We, especially marketing people, are very quick to brand a new idea as a "game-changer" nowadays. So few new things ever really change any games, but like the iPad and nose-wheels on aeroplanes, every now and then something does actually alter an industry irreversibly. There is something rising in the USA at the moment that could change GA forever: the idea that an LSA could have a max take-off weight of 1632 kg. This means something as large and as powerful as a Cirrus SR22 could be flown legally without ever having been type-certified by a national aviation authority like CASA or the FAA. The cost of introducing new aeroplanes would plummet, because manufacturers need only issue a statement of compliance to the ATSM LSA standard rather than go through the full certification process. This would catalyse a flock of new aeroplanes hitting the market and at last we might be able to get the average age of the GA fleet down below 30-40 years. But wait, there's a huge catch: currently the ATSM standards for LSAs demand only two seats, fixed gear and, in the US, they are restricted to a max speed of 120 knots. Given that an aircraft with an MTOW of 1632 kg that can carry only two and is restricted to that speed has very little practical value, it is clear the the definition of LSA would have to change to match the practicalities of such an aeroplane. And that is a game changer! Where it gets very interesting for Australia is what CASA is likely to do if this gets up. Will they allow such a large and powerful aeroplane to fly in this country without a type certificate? Can you imagine the US GA industry pumping out these magnificent new aeroplanes and our regulator banning them from flying in Australia because they aren't type-certified and don't match the current LSA rules? Last week the FAA lit the fire by confirming they were contemplating the idea, then doused it by reminding people they are only starting the discussion process at this stage, and any rule changes are at least a 2020-21 concern. Still, we can dream, can't we?

AOPA has enticed Senator Glenn Sterle, who sits on both Regional and Rural Affairs and Transport (RRAT) senate committees, to lobby the senate into allowing an inquiry into self-administration. According to AOPA CEO Ben Morgan, the intent is to force CASA to "level the playing field" by extending the driver's licence medical to GA just as they have to RAAus. After speaking with Senator Sterle during the week, I came away with the impression that he wants to look into the entire self-administration thing, not just the medical side of it. That could mean not only RAAus, but also other ASAOs like the GFA, SAAA and AWAL could become targets of the senate, even though that was not the intent. The senator has said that he will need to speak with both sides of parliament in order to get this up, which he was confident he could do. Conversely, other influences in general aviation are confident they can head it off at the pass. Many times I've said in the past that another aviation inquiry is about as welcome as a malignant TEMPO over your home airport at 5.00 pm on a Sunday, and this one may suffer from the effects of "inquiry fatigue". Senator Sterle has the clout to get this up, but his largest hurdle might be getting skittish politicians to agree to an aviation inquiry whilst the nation is on final approach to a federal election.

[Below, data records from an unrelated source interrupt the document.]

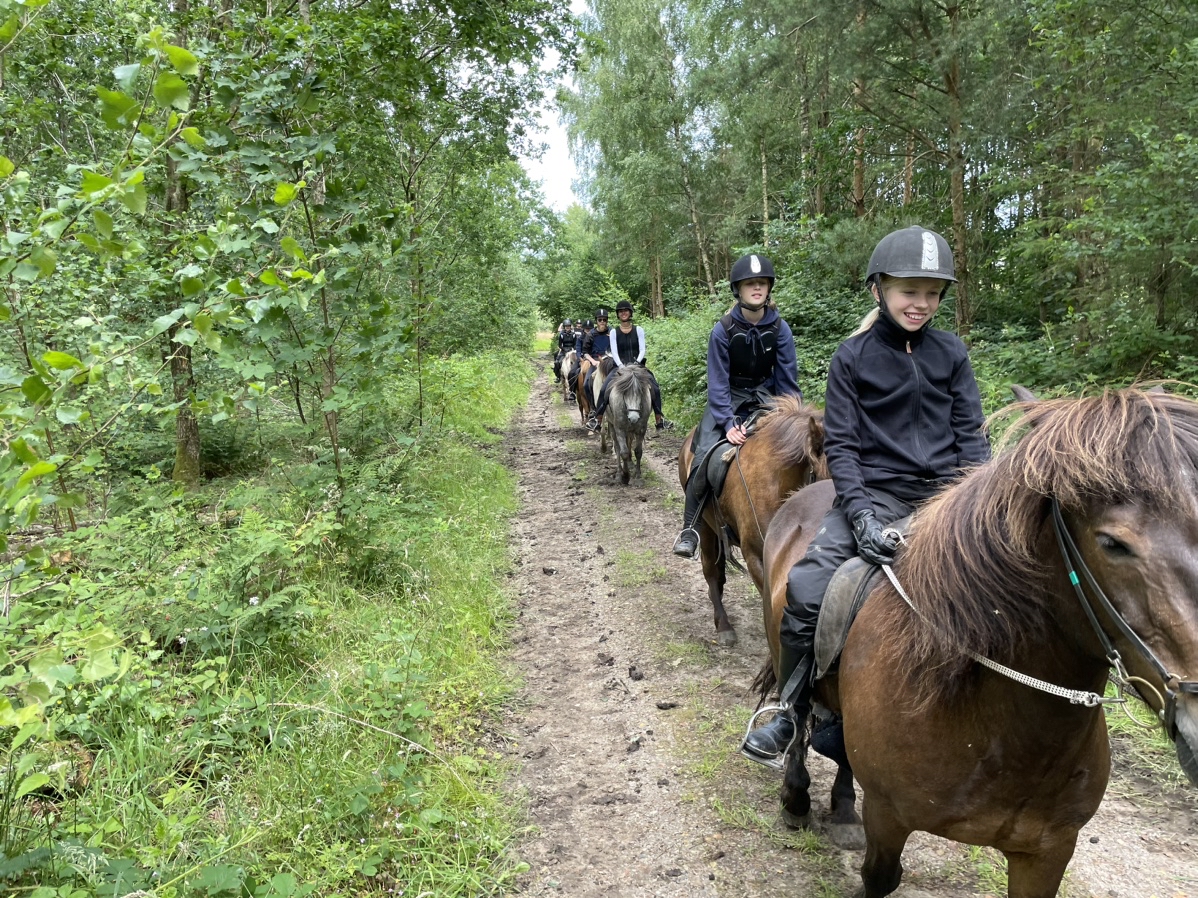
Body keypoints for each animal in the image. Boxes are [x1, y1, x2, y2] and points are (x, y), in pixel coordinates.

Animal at [761, 390, 1198, 898]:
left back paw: (844, 809)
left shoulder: (1047, 853)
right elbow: (880, 878)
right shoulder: (888, 820)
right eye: (1113, 543)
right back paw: (795, 797)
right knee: (797, 716)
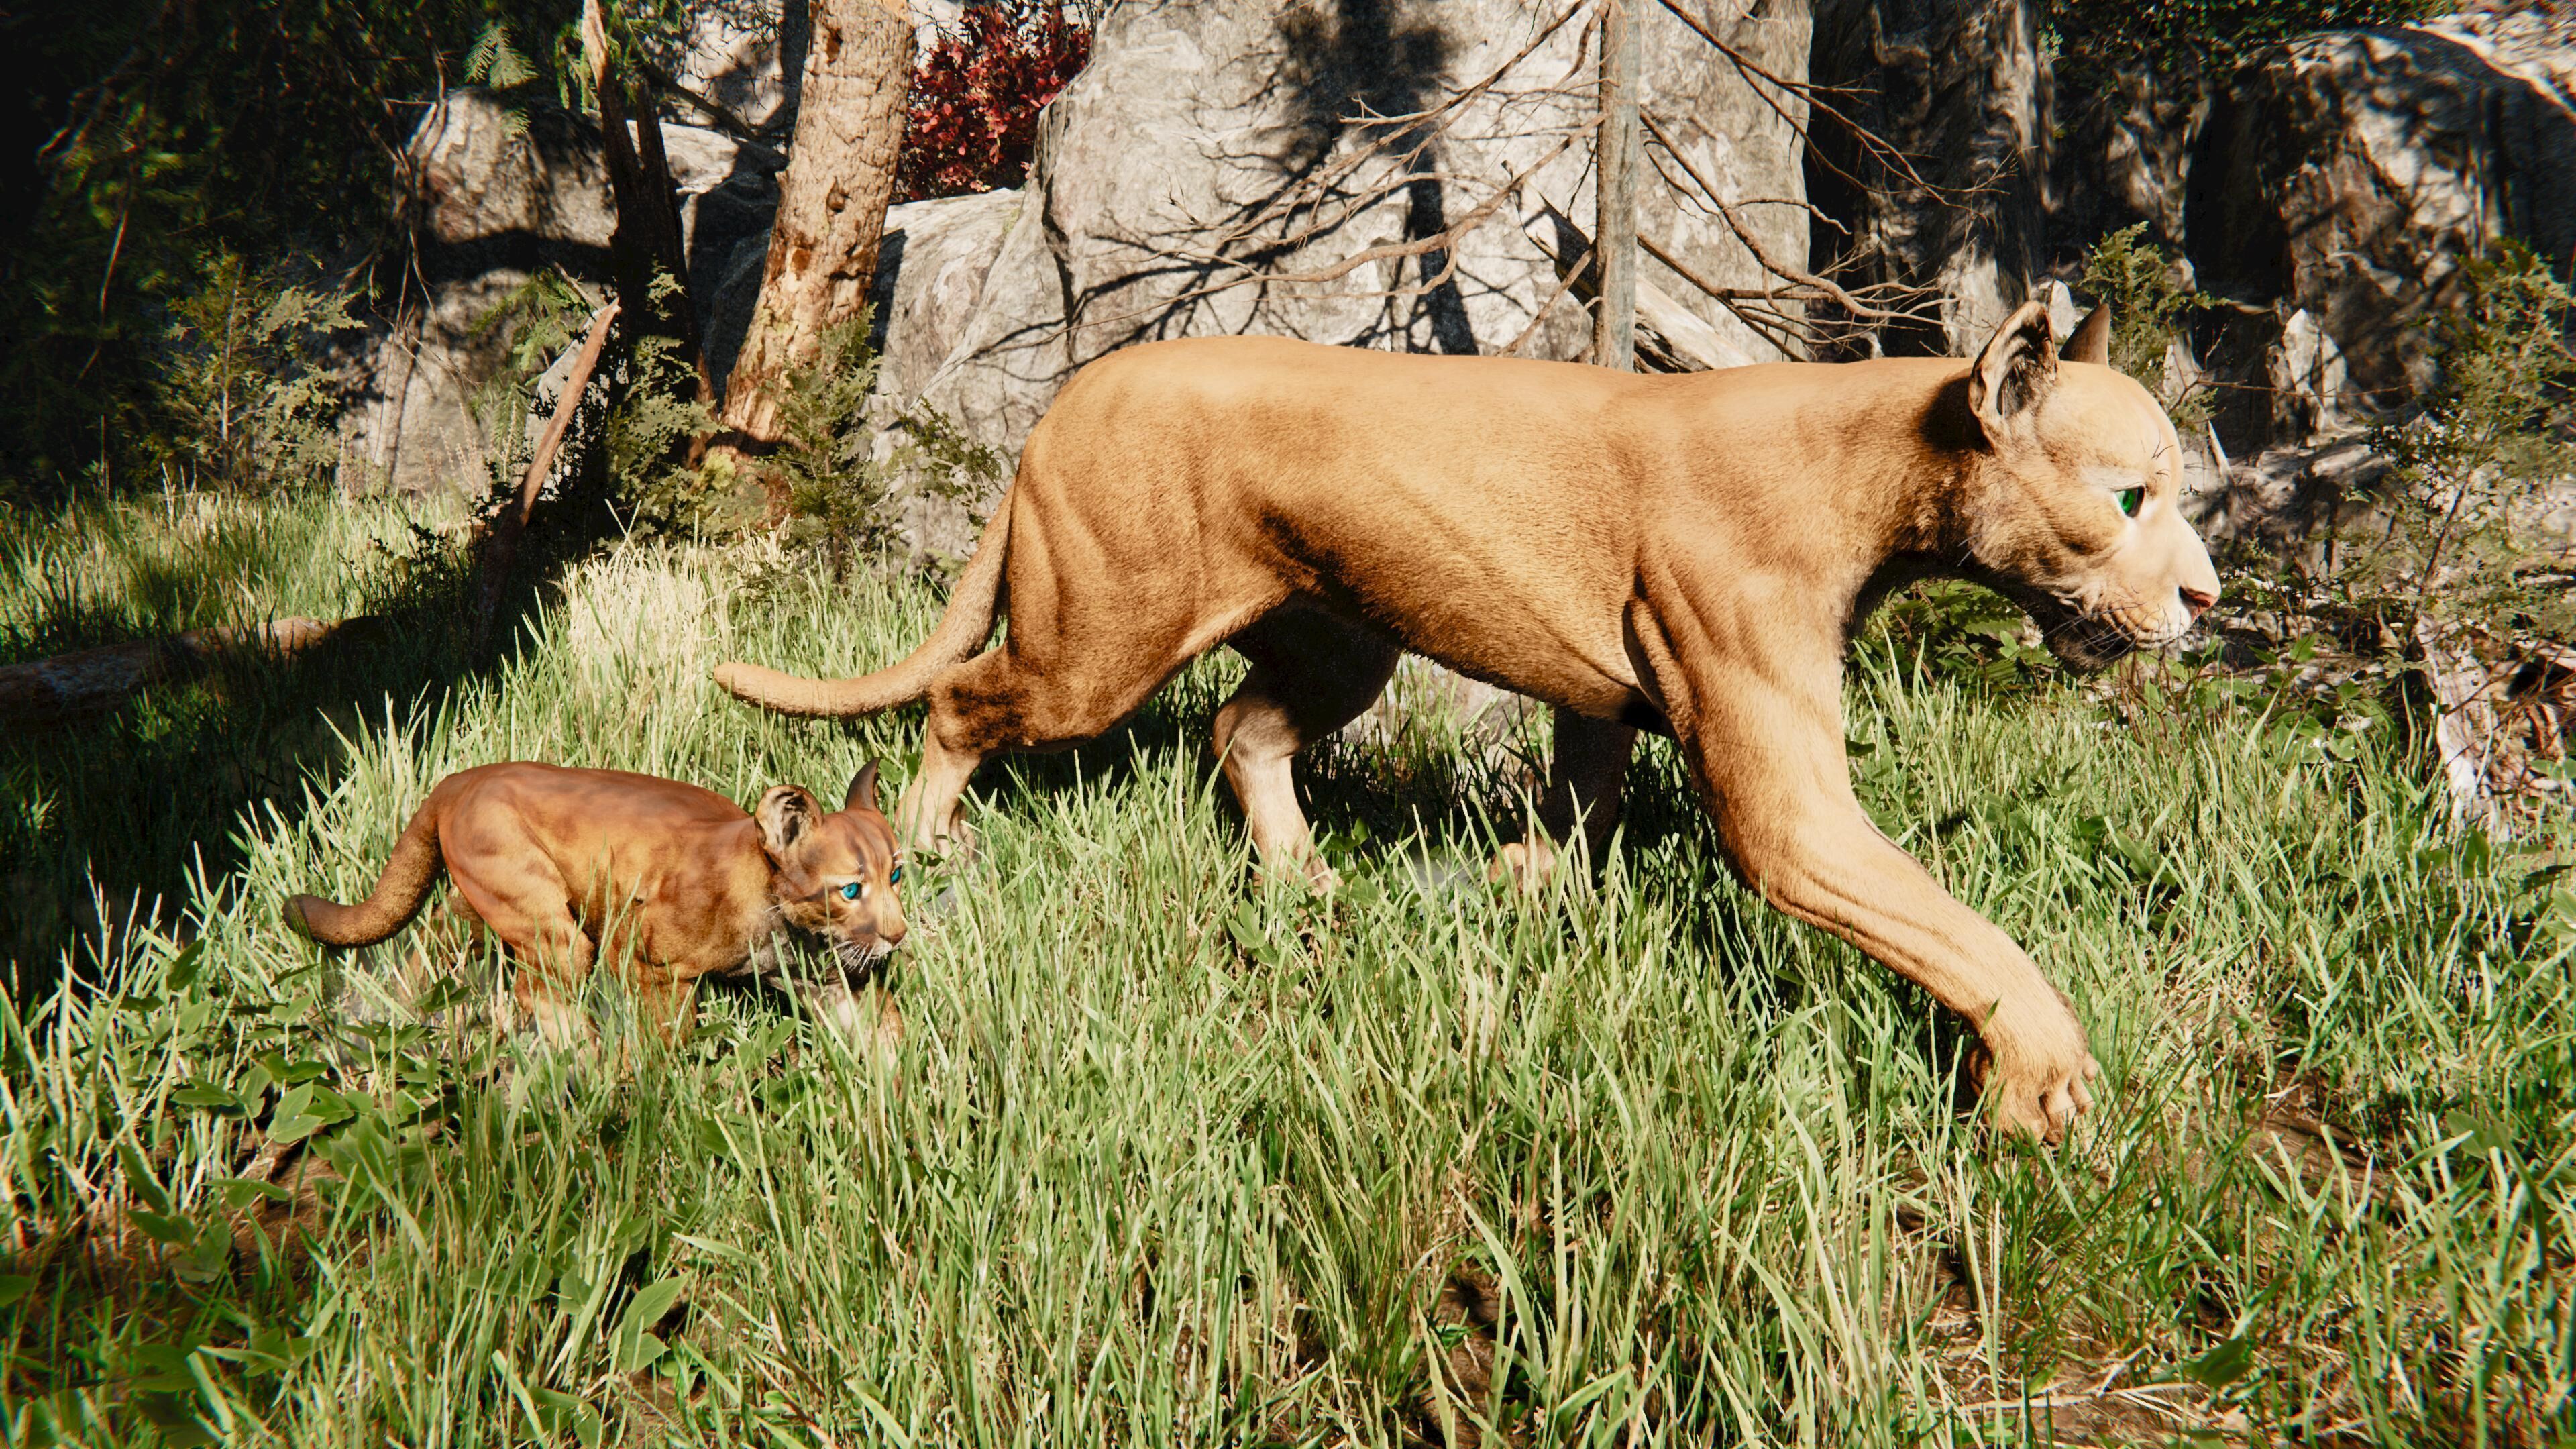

Congratulations to GippsAero on the first sale of an Airvan 10. The first one will migrate to Botswana, where it's future will involve lots of scenic and charter flights. Having flown an Airvan 10, I know how much of a gun aeroplane it is, and I suspect there will be more orders to follow once it has established its reputation for ease of operation and economy in action. It's sister aircraft will include Airvan 8s, C206s and Grand Caravans; an ideal environment to judge the 10 against the alternatives.